• Question: How come new elements are still being found?

    Asked by 536bera35 to Colin, John, Kevin, Shikha, Triona on 7 Nov 2014.
    • Photo: Tríona O'Connell

      Tríona O'Connell answered on 7 Nov 2014:


      New elements aren’t so much found as made. Theoretically, you can always add one more proton to an atom to make the next element on the periodic table, in practice, it’s not that neat. You need to smash two smaller elements together to get the larger element and those elements aren’t all that stable. It gets harder and harder as the elements get bigger and fall apart faster. So new elements will be made very rarely from now on.
      On top of which, in order to get your newly built element recognised, you’d have to measure it to prove you made it and then do some chemical reactions to prove it is what you said it is (and has the properties to match). One of the later chapters in Philip Ball’s Elegant Solutions tells the stories behind some groups that are doing this new element creation, I’d recommend seeing if it’s in your local library.

    • Photo: Kevin Motherway

      Kevin Motherway answered on 8 Nov 2014:


      As Triona says smashing elements together at incredible velocities in particle accelerators can yield really heavy elements that are quite radioactive and want to lose their protons and break down to a lower number elements as soon as possible. Naturally occurring or “stable” elements you can find in nature go from element 1 hydrogen to number 98 californium. Above those numbers you generating elements that do exist out there in the cosmos but we can only create for very short periods in particle accelerators like the large hadron collider at CERN.
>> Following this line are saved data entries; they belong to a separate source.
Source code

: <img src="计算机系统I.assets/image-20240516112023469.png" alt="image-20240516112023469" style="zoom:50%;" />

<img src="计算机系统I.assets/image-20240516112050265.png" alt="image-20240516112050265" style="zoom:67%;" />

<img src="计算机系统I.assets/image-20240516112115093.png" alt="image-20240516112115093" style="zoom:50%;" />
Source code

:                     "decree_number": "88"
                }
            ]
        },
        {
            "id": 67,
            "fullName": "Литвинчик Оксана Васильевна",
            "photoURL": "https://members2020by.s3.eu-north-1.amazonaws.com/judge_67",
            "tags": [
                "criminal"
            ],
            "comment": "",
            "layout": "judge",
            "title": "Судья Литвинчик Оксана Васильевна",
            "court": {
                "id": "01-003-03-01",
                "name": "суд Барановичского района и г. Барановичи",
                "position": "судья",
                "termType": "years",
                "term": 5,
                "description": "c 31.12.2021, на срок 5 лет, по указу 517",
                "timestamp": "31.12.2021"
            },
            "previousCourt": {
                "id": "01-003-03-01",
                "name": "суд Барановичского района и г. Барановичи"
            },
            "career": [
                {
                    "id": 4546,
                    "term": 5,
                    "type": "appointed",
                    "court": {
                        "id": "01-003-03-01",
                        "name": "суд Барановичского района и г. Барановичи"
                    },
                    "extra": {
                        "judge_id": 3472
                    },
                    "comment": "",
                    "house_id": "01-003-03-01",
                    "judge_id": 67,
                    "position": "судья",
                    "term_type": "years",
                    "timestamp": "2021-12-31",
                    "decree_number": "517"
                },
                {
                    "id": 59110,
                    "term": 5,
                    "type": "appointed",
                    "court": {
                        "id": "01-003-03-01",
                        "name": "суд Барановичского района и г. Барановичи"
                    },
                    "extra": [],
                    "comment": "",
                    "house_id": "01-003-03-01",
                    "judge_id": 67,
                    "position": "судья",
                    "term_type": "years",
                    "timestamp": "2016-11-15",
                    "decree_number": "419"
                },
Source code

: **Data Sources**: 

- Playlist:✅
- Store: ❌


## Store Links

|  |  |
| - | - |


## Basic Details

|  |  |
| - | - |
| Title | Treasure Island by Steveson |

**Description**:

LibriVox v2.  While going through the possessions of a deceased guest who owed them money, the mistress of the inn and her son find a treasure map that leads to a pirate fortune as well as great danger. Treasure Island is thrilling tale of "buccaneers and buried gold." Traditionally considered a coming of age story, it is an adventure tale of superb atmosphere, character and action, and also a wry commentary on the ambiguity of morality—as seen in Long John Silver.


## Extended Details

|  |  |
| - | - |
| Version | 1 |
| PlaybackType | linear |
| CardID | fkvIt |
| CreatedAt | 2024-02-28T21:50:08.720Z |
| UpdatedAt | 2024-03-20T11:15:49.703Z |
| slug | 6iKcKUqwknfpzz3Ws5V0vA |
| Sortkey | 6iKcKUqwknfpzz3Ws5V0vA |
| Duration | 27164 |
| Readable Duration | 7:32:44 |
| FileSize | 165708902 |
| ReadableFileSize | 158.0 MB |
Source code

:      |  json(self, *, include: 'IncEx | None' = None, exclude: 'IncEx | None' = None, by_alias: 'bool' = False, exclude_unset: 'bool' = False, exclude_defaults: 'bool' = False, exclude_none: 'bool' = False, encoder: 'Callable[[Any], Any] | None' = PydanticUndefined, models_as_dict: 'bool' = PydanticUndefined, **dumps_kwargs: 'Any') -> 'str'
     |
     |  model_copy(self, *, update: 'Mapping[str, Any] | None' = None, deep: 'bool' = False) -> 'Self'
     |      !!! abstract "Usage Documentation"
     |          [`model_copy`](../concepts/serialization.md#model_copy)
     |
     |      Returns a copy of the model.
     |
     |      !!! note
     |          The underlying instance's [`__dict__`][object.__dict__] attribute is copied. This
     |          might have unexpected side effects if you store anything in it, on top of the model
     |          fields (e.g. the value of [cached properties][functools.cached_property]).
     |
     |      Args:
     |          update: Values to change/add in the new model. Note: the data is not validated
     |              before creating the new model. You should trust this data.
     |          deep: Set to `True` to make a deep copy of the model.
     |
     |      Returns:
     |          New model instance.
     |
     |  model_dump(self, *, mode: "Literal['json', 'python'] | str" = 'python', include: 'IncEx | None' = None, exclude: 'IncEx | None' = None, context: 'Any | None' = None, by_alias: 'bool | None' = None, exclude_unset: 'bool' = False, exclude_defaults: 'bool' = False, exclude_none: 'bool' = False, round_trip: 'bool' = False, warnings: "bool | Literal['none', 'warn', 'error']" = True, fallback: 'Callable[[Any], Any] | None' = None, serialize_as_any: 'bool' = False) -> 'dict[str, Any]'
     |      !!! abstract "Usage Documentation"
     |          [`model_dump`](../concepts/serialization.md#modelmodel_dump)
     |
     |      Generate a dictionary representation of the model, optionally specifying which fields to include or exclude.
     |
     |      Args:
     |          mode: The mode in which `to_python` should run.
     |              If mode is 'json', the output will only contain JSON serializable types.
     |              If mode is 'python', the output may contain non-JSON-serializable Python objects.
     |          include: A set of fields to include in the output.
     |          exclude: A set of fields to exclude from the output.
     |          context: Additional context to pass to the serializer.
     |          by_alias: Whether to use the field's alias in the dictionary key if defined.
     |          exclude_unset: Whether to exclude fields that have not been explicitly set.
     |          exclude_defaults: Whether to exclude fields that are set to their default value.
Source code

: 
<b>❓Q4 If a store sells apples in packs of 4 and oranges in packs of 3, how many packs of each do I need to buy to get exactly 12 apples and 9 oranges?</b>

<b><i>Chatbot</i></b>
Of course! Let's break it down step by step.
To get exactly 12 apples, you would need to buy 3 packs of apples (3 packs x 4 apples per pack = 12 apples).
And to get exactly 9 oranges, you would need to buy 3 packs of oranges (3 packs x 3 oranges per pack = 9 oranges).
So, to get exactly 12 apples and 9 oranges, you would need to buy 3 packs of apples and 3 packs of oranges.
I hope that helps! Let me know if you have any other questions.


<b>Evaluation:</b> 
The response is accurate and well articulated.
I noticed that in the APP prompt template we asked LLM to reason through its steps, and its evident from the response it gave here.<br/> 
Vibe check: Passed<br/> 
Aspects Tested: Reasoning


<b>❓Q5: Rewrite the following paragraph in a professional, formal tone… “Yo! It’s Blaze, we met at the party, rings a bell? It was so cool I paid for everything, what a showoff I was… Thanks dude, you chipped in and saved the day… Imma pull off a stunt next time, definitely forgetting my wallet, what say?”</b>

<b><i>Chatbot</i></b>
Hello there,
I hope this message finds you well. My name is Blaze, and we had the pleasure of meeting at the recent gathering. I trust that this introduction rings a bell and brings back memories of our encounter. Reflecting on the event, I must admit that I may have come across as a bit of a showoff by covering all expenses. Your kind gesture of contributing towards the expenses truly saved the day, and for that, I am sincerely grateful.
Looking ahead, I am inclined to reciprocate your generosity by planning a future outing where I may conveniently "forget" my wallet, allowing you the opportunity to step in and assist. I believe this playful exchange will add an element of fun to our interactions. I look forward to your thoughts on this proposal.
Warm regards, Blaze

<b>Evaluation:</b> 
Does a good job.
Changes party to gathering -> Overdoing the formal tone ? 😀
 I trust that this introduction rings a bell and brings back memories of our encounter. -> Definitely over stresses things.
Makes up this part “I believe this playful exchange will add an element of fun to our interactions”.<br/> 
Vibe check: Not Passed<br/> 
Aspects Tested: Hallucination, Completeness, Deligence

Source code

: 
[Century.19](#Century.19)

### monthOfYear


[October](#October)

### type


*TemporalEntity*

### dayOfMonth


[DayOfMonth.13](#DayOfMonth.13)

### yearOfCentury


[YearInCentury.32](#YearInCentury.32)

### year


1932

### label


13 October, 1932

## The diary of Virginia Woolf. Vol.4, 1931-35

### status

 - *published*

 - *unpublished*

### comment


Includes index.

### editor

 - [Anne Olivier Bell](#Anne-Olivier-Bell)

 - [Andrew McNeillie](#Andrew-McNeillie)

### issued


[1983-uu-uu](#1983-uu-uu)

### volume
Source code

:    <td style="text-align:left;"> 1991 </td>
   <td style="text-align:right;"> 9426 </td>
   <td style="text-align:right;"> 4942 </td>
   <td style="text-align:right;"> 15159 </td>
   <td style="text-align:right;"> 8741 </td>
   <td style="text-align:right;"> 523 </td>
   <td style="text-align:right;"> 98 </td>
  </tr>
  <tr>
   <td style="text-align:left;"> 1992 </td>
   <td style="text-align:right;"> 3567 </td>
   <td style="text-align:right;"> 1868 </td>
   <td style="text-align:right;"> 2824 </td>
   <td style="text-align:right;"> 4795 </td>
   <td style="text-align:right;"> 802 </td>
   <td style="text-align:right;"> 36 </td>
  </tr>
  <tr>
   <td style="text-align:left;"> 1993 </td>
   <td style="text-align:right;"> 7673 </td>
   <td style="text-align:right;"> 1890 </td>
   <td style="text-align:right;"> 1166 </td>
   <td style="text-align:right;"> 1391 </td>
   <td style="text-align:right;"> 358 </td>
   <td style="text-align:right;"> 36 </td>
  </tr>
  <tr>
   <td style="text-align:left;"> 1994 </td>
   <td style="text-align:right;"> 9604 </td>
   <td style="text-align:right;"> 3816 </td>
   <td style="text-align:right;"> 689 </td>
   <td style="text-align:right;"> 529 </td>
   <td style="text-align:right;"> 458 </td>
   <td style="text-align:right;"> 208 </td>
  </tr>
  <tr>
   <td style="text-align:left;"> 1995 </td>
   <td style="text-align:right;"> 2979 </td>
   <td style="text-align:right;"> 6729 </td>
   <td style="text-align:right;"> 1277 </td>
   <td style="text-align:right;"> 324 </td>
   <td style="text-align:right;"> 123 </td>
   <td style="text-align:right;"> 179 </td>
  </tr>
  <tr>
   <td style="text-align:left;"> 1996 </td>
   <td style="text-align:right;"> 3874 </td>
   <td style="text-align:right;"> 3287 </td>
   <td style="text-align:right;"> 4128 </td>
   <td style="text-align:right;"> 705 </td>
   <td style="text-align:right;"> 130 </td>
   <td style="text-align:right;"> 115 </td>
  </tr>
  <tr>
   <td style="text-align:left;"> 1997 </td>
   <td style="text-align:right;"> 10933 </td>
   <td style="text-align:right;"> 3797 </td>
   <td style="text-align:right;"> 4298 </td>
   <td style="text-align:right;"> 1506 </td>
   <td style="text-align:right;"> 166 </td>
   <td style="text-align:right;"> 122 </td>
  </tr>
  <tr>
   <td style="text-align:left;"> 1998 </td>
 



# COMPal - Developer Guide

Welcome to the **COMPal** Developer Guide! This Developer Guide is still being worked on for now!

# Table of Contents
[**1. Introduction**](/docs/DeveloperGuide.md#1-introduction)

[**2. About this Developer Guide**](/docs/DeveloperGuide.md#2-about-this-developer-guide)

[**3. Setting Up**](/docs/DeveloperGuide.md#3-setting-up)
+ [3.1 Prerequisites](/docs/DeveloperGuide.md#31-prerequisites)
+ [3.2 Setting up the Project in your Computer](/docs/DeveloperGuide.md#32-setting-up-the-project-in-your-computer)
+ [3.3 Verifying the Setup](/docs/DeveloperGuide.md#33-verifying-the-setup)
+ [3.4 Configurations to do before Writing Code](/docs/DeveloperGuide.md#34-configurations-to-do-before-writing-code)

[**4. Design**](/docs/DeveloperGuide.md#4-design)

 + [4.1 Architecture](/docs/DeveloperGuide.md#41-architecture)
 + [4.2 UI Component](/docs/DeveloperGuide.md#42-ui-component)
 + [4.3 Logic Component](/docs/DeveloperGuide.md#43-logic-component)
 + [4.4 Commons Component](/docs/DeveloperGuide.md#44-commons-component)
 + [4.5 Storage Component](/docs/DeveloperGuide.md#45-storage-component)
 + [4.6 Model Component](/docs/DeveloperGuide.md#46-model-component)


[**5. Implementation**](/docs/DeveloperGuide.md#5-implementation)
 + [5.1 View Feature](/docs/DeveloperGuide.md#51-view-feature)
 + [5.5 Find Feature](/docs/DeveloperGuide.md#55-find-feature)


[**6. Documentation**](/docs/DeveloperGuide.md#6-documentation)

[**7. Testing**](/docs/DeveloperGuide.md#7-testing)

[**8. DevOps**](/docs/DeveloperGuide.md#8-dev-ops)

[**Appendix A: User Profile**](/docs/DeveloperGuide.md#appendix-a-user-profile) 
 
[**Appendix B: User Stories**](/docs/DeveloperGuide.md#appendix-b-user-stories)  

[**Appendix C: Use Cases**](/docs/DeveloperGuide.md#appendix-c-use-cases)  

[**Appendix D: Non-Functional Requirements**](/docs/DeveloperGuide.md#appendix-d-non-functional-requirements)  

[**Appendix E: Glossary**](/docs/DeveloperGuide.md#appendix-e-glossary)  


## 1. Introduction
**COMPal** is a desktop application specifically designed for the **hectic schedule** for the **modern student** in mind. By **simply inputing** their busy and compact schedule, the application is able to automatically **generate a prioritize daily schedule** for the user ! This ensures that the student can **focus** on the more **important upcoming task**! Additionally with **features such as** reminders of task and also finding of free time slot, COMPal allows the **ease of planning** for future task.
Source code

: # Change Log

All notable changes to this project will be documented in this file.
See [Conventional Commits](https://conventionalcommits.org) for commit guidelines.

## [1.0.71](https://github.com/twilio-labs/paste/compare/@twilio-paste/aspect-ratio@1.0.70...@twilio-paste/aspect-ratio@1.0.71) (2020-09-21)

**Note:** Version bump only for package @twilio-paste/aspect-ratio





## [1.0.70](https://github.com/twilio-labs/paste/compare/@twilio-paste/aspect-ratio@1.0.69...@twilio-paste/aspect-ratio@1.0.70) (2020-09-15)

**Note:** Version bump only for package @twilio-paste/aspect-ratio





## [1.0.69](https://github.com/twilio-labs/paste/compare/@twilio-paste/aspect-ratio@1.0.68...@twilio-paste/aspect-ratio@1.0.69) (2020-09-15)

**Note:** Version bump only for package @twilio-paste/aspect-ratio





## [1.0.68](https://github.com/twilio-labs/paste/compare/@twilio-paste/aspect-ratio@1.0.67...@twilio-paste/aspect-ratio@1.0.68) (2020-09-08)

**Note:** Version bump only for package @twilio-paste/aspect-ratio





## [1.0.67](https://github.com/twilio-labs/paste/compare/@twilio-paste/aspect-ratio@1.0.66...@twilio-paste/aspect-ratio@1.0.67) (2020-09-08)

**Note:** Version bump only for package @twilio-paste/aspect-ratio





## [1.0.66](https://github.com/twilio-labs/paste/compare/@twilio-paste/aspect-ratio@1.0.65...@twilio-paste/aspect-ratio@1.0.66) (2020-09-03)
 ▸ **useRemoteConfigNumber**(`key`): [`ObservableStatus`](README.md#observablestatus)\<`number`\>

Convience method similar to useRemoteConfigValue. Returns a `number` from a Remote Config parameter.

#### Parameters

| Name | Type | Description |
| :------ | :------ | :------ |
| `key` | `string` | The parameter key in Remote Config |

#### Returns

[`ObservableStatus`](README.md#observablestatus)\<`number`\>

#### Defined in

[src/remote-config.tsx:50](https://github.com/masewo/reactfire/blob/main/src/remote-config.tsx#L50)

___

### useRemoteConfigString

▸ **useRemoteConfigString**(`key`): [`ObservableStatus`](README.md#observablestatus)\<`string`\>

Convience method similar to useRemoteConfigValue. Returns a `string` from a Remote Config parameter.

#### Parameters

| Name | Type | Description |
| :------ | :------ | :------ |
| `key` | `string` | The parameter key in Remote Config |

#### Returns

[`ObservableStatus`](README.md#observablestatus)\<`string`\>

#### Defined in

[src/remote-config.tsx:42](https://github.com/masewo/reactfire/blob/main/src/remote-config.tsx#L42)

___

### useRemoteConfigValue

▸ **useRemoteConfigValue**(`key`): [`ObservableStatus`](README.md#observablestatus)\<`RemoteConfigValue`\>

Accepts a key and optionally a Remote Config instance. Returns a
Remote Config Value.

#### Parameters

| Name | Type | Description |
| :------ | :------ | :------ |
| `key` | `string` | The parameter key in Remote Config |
      The most recently recognised element is number 117 and unofficially they’ve gotten up to 119. One of the reasons scientists keep going is that there’s a theory that there’s an “island of stability” that they will eventually reach and that a super heavy element that is stable enough to stay around long enough for an awards ceremony will be generated.

      Some science like this might seem pointless as we can’t see the applications right now, but guess what else came out of CERN? A very efficient way for scientists to distribute data over computer networks, now known as…….the Internet.

      There’s an Einstein quote “if we knew what we were doing it wouldn’t be called research!” Here hoping that island of stability is out there at element 120?

    • Photo: Shikha Sharma

      Shikha Sharma answered on 11 Nov 2014:


      Hi 536 bera 35,
      As you know the atomic number of an element is determined by how many protons are found in the nucleus of an atom of that element. New elements aren’t exactly discovered anymore. But scientists rather create them using particle accelerators and nuclear reactions where they add protons to a existing element and produce new element. This can be done by smashing protons into atoms or by colliding atoms with each other. But these elements are generally unstable.